Цитируемый фрагмент –
· · · ·
18-ое февраля 1904 г.
Мы ѣдемъ весело и удобно. Всѣ ѣдутъ за однимъ дѣломъ; всѣ военные совершенно покойно настроены; нѣтъ никакого разговора о возможныхъ опасностяхъ, всѣ даже веселы, и большинство рвется на войну.
По мѣрѣ приближенія въ Сибири, становится все теплѣе. На станціяхъ я выхожу иногда въ одной тужуркѣ, въ башлыкѣ и папахѣ. Сейчасъ здѣсь, въ Челябинскѣ, 9° мороза, воздухъ чудный, дорога прекрасная, солнце свѣтитъ, и лошадка летѣла стрѣлой. Интересно было посмотрѣть этотъ маленькій городокъ, въ которомъ однако все можно найти.
· · · ·
Извлечённые материалы –
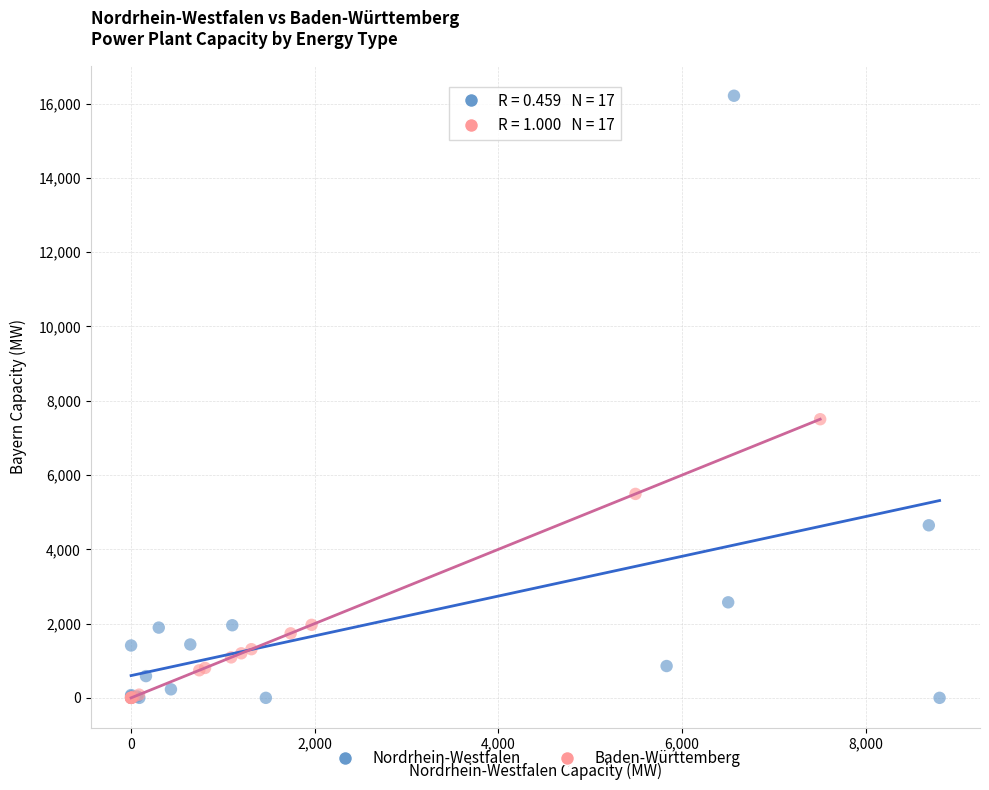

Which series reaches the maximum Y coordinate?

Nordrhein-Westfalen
· · · ·
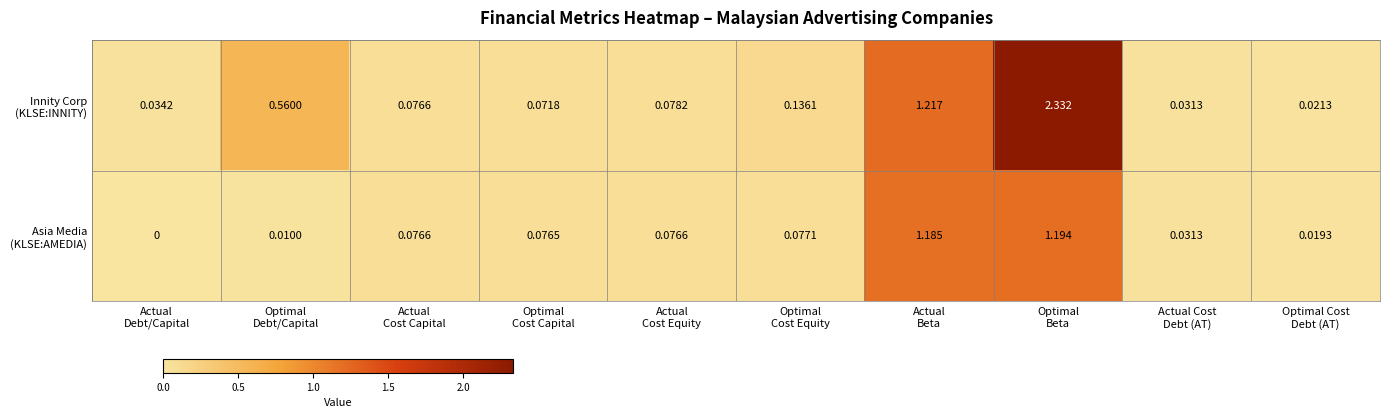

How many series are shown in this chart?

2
· · · ·
Задания –
1. Выпишите из фрагмента о поездке в Сибирь дословно отрывок, начиная со слов «Мы ѣдемъ весело» и заканчивая словами «все можно найти.».
2. Ответьте по фрагменту о поездке в Сибирь:
(a) Сколько градусов мороза было в Челябинске?
(b) В какой одежде на станциях иногда выходят из поезда?
(c) Куда, согласно фрагменту, рвётся большинство едущих?
3. Продолжите фрагмент о поездке в Сибирь с того места, на котором он заканчивается.

Ответы к заданиям –
1.
Мы ѣдемъ весело и удобно. Всѣ ѣдутъ за однимъ дѣломъ; всѣ военные совершенно покойно настроены; нѣтъ никакого разговора о возможныхъ опасностяхъ, всѣ даже веселы, и большинство рвется на войну.
По мѣрѣ приближенія въ Сибири, становится все теплѣе. На станціяхъ я выхожу иногда въ одной тужуркѣ, въ башлыкѣ и папахѣ. Сейчасъ здѣсь, въ Челябинскѣ, 9° мороза, воздухъ чудный, дорога прекрасная, солнце свѣтитъ, и лошадка летѣла стрѣлой. Интересно было посмотрѣть этотъ маленькій городокъ, въ которомъ однако все можно найти.

2.
(a) 9° мороза.
(b) В одной тужурке, в башлыке и папахе.
(c) На войну.

3.
Преобладающее ощущеніе -- будто со старой жизнью у меня все порвано, и я началъ новую; будто все, что было, осталось въ прошломъ, или было только сномъ, -- что нѣтъ у меня ни семьи, ни "Общины", ни старыхъ друзей, и что предстоитъ что-та новое, невѣдомое. Конечно, это чувство объясняется только полной отрѣзанностью отъ васъ, отсутствіемъ всякихъ о васъ извѣстій -- и несомнѣнно только временное; но не одинъ я испытываю его, а также и капитанъ К., оставившій. жену и пять человѣкъ дѣтей, причемъ младшему годъ съ небольшимъ. Первые дни онъ очень грустилъ, особенно по утрамъ, а добрѣйшій капитанъ Л., холостякъ, помѣщающійся въ одномъ съ нимъ купэ, участливо спрашивалъ его:
-- Чѣмъ бы мнѣ развлечь васъ, голубчикъ?
Генералъ Р. обѣдаетъ за нашимъ "красно-крестнымъ" столомъ и ко всѣмъ намъ относится удивительно мило. Ложась раньше всѣхъ, онъ первый и встаетъ, и, зная, что предоставленные себѣ, мы рискуемъ проспать даже обѣдъ, будитъ насъ, предупреждая о большихъ станціяхъ.
-- Докторъ, извольте приказать себѣ встать! -- разбудилъ онъ сегодня меня:-- черезъ полчаса Каинскъ, и мы стоимъ тамъ 35 минутъ.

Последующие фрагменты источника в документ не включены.